PARI PASSU INTERCREDITOR AGREEMENT
PARI PASSU INTERCREDITOR AGREEMENT (as amended, restated, modified or supplemented from time to time, this “Agreement”) dated as of March, 30 2017, among Credit Suisse AG, as term administrative agent under the tranche C term loan facility under the Credit Agreement referred to below (in such capacity and together with its successors, the “Tranche C Term Administrative Agent”), Citibank, N.A., as collateral trustee under the Collateral Trust Agreement referred to below (in such capacity and together with its successor, the “Collateral Trustee”) and Wilmington Trust, National Association, in its capacity as trustee under the Indenture (as defined below), as Authorized Representative for the Initial Other First Lien Secured Parties (in such capacity and together with its successors in such capacity, the “Initial Other Authorized Representative”) and each additional Authorized Representative from time to time party hereto for the Other First Lien Secured Parties of the Series with respect to which it is acting in such capacity and acknowledged and agreed to by FEDERAL-MOGUL LLC, a Delaware limited liability company, as successor by merger to Federal-Mogul Holdings LLC (f/k/a Federal-Mogul Corporation) (the “Borrower”) and the other Grantors (as defined below).
RECITALS
A. Reference is made to that certain Term Loan and Revolving Credit Agreement, dated as of December 27, 2007 (as amended and restated on April 15, 2014, and as further amended, restated, modified or supplemented from time to time, the “Credit Agreement”) among the Borrower, the lenders from time to time party thereto, Citibank, N.A., as administrative agent with respect to the revolving credit facility thereunder, Citibank, N.A., as administrative agent with respect to the tranche B term loan facility thereunder, and Credit Suisse AG, as administrative agent with respect to the tranche C term loan facility thereunder.

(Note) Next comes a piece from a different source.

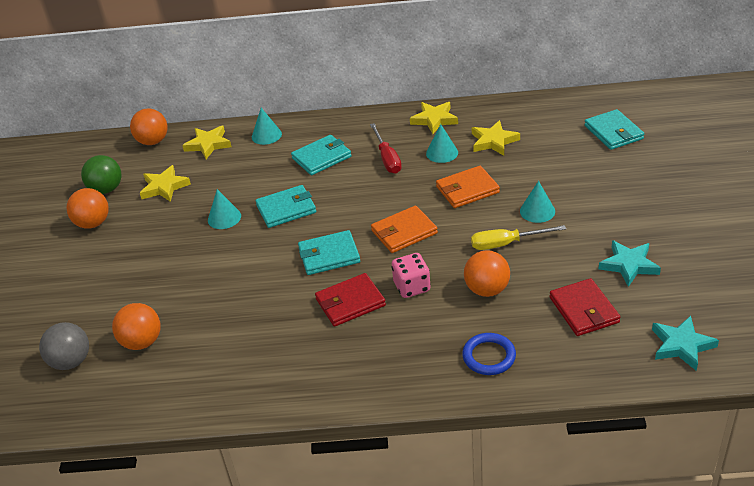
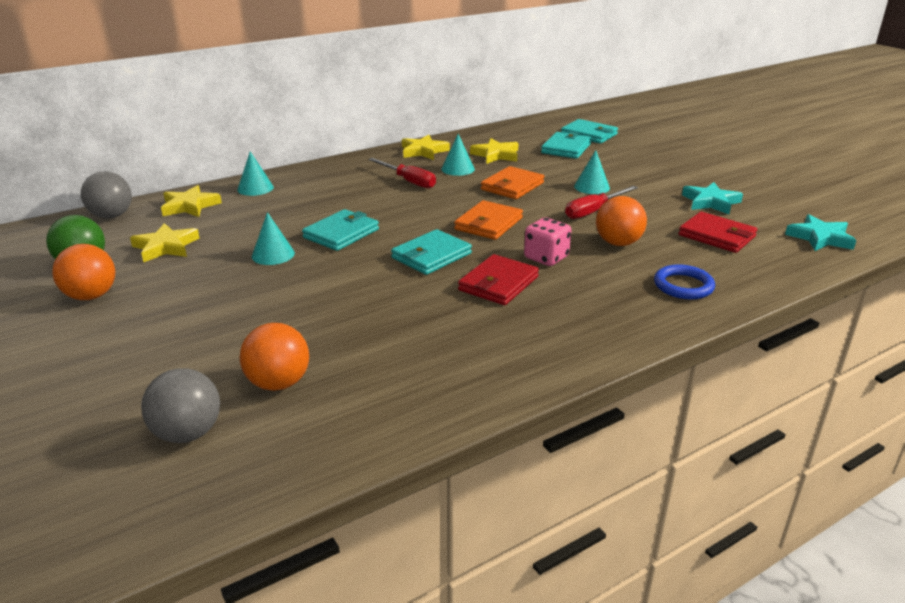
camera: 35 degrees left, 10 degrees down
(153, 141) = (112, 216): orange ball -> grey ball
(321, 157) = (337, 192): turquoise wallet -> turquoise wallet (566, 148)
(506, 243) = (593, 211): yellow screwdriver -> red screwdriver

B. Reference is made to that certain Amended and Restated Collateral Agreement, dated as of April 15, 2014, among the Borrower, the other grantors party thereto and the Collateral Trustee (as amended, supplemented or otherwise modified from time to time, the “Collateral Agreement”), pursuant to which the grantors granted security interests in the collateral described therein to secure the PP&E Credit Agreement Secured Obligations in respect of the Credit Agreement.
C. Reference is made to that certain Amended and Restated Collateral Trust Agreement, dated as of April 15, 2014 (as supplemented by the Collateral Trust Joinders referred to in clause G. below on the date hereof and as further amended, supplemented or otherwise modified from time to time, the “Collateral Trust Agreement”), among the Borrower, the other subsidiaries of Borrower party thereto from time to time, the Collateral Trustee, each of Credit Suisse AG, Citibank, N.A. and Wilmington Trust, National Association, each as First Priority Representatives (as therein defined) and the other Representatives party thereto from time to time.
D. Reference is made to that certain indenture dated as of March 30, 2017, among the Borrower,Federal-Mogul Financing Corporation, a Delaware Corporation (“FinCo” and, FinCo, together with the Borrower, the “Issuers” and each individually an “Issuer”), the other Subsidiaries of the Borrower party thereto, Wilmington Trust, National Association, as trustee (in such capacity, the “NotesTrustee”), The Bank of New York Mellon, London Branch, as paying agent, and The Bank of New York Mellon (Luxembourg) S.A. as registrar (as amended, supplemented or otherwise modified from time to time, the “Indenture”).